The big advantage of this process is that it is always extracting the maximum temperature possible out of the available solar radiation.

I hope this helps.
Regards,
John Willis

[DonL]

Hi Allen
Again a really good post. The technical paper makes really interesting reading and the conclusions seem credible. That is, you heat from the top down and under most draw off conditions one will get hotter water than with a conventional coil system but the overall efficiency is lower. With a conventional coil more heat is actually transferred.
So if you want to get hotter water for intermittent use it seems a good bet but if you want a large volume of water at an even but lower temperature you're better off with a conventional coil.
I think we'd all still like to hear from someone who's got one!
Or maybe you should install it and tell us the results 
Don

[djh]

I think we'd all still like to hear from someone who's got one!

I already mentioned that Wookey has a homebrew system that works on the same principle. I think I've read reports about the solasyphon but I don't remember where. google may help you.

[SimonHobson]

Hmm, now I've read the report, I think it raises as many questions as it answers !

The first thing I notice is that the test methodology only simulates a 6 hour day of bright sunshine AND they always start from a cold tank. So we get little idea what happens starting with a hot or warm tank, or what happens on a dull day.

It's clear that using the coil rather than the syphon, more heat is put into the cylinder - the result being that the next day the cylinder starts from a higher temperature. It would have been interesting if they'd done some multi-day runs to see how the two setups compared after several days of solar heating and hot water drawoff. As it stands, their results suggest that most people would be topping up the store with an alternative input (boiler) and so long term you should be using less alternative input if you can extract more input from the solar collector (as their figures say you would with a coil).
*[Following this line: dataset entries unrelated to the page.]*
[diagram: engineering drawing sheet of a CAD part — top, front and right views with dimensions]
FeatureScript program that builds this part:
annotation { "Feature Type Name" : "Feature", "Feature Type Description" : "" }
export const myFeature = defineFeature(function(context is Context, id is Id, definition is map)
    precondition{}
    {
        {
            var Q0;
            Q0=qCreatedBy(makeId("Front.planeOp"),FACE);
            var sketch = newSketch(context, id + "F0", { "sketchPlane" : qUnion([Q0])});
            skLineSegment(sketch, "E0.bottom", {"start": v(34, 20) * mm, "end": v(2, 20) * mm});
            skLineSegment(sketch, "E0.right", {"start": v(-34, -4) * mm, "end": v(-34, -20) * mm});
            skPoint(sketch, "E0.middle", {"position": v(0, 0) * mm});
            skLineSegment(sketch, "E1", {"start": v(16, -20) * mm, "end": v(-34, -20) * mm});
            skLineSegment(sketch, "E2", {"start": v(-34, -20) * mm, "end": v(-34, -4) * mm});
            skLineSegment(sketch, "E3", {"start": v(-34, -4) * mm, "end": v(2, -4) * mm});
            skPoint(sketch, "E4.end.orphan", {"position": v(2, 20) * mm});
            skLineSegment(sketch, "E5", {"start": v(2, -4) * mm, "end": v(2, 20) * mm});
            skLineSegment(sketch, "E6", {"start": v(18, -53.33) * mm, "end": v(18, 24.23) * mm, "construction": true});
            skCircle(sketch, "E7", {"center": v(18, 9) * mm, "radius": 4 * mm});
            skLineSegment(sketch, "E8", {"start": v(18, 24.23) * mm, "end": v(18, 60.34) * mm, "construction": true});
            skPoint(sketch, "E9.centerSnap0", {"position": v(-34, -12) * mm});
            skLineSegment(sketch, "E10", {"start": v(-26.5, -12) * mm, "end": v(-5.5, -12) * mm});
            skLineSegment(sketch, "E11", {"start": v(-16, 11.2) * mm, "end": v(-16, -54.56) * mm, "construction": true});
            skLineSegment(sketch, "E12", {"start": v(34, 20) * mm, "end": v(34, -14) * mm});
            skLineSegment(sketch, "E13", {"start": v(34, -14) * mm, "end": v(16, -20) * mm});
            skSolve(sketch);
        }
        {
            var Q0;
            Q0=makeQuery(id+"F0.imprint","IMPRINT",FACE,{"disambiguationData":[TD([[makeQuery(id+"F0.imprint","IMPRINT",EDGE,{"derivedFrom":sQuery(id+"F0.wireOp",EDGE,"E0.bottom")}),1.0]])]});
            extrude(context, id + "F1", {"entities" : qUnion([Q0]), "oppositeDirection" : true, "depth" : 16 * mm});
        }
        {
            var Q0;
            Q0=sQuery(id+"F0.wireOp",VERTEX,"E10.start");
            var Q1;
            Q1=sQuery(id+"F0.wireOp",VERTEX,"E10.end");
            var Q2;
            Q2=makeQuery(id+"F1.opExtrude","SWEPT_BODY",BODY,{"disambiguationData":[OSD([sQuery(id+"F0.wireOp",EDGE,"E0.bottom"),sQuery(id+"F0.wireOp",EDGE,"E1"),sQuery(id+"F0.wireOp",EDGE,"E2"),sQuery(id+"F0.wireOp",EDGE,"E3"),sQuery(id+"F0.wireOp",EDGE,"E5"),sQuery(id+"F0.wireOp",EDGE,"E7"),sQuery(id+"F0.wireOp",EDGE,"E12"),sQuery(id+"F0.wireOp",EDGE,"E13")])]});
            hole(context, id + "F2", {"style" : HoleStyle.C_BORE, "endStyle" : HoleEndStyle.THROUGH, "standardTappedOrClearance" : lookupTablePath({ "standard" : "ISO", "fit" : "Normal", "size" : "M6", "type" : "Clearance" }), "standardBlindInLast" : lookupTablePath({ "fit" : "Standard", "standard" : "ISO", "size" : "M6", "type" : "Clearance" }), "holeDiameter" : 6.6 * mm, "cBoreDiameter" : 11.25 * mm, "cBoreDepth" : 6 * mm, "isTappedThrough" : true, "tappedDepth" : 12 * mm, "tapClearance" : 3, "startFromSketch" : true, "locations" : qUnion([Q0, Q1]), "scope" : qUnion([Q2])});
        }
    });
The figures given show a significant difference in energy gained, with the cylinder bottom coil coming out significantly more efficient than the syphon. This fits with my "gut feeling" that you'll extract more heat by heating all the cylinder at a lower temperature than you will by heating some of it to a higher temperature - especially on a dull day. This effect would reduce after several days since the tank would be starting from warm instead of cold. But, each time you draw off cold water, you put cold in at the bottom - and this will extract maximum heat from a marginal solar input.

What would be useful would be a set of curves showing heat transfer vs temperature vs "sunniness" - because I suspect at low input levels, you'll get less out at higher temperature. Does anyone know if these exist ?

One thing I think the unit would benefit from in order to gain the main function it's sold on would be a thermostatic valve in the cylinder side. Set to prevent flow until the exchanger reached the desired cylinder top temperature, it would give far better results (especially from cold) - at least in terms of maintaining usable water temperature. As it is, the syphon starts up quite early with a cold tank - meaning you need to wait several hours before their's properly hot water.

Another thing to bear in mind is what happens if you use a thermal store instead of DHW cylinder. With these, much of the DHW heating occurs lower in the cylinder - taking heat from the cooler water. I suspect the DHW output would be somewhat reduced if the bulk of the tank was cold and only the top section was hot. But that doesn't appear to be their target market - the sales blurb seems to be selling it as an alternative to swapping out the existing DHW cylinder.